- Burton Township, Minnesota Location within the state of Minnesota Burton Township, Minnesota Burton Township, Minnesota (the United States)
- Coordinates: 44°40′35″N 96°2′25″W﻿ / ﻿44.67639°N 96.04028°W
- Country: United States
- State: Minnesota
- County: Yellow Medicine

Area
- • Total: 36.0 sq mi (93.2 km^{2})
- • Land: 35.7 sq mi (92.5 km^{2})
- • Water: 0.23 sq mi (0.6 km^{2})
- Elevation: 1,135 ft (346 m)

Population (2000)
- • Total: 174
- • Density: 4.9/sq mi (1.9/km^{2})
- Time zone: UTC-6 (Central (CST))
- • Summer (DST): UTC-5 (CDT)
- FIPS code: 27-08884
- GNIS feature ID: 0663711

= Burton Township, Yellow Medicine County, Minnesota =

Burton Township is a township in Yellow Medicine County, Minnesota, United States. The population was 174 at the 2000 census.

Burton Township was organized in 1879, and named for Burton French, the father of a first settler.

==Geography==
According to the United States Census Bureau, the township has a total area of 36.0 sqmi, of which 35.7 sqmi is land and 0.2 sqmi (0.67%) is water.

==Demographics==
As of the census of 2000, there were 174 people, 65 households, and 46 families residing in the township. The population density was 4.9 PD/sqmi. There were 70 housing units at an average density of 2.0 /sqmi.

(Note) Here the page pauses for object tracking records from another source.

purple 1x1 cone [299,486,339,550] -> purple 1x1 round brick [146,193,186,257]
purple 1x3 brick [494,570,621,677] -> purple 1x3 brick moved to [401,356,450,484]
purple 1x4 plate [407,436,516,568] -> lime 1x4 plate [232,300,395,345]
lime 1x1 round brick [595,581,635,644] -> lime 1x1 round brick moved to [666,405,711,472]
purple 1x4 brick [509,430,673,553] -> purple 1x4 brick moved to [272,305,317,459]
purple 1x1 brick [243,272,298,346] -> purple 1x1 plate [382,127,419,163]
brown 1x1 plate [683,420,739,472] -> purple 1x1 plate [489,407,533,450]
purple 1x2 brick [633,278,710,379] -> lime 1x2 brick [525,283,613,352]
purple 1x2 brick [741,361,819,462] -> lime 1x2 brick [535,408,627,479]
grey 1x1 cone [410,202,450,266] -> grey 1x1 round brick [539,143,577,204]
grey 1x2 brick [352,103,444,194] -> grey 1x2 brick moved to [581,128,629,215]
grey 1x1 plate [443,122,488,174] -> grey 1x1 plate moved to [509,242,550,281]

The racial makeup of the township was 100.00% White.

There were 65 households, out of which 35.4% had children under the age of 18 living with them, 58.5% were married couples living together, 4.6% had a female householder with no husband present, and 29.2% were non-families. 26.2% of all households were made up of individuals, and 6.2% had someone living alone who was 65 years of age or older. The average household size was 2.68 and the average family size was 3.24.

In the township the population was spread out, with 31.6% under the age of 18, 8.6% from 18 to 24, 27.6% from 25 to 44, 16.7% from 45 to 64, and 15.5% who were 65 years of age or older. The median age was 35 years. For every 100 females, there were 126.0 males. For every 100 females age 18 and over, there were 128.8 males.

The median income for a household in the township was $34,500, and the median income for a family was $37,750. Males had a median income of $25,000 versus $20,833 for females. The per capita income for the township was $13,616. About 12.2% of families and 10.7% of the population were below the poverty line, including 10.5% of those under the age of eighteen and 13.0% of those 65 or over.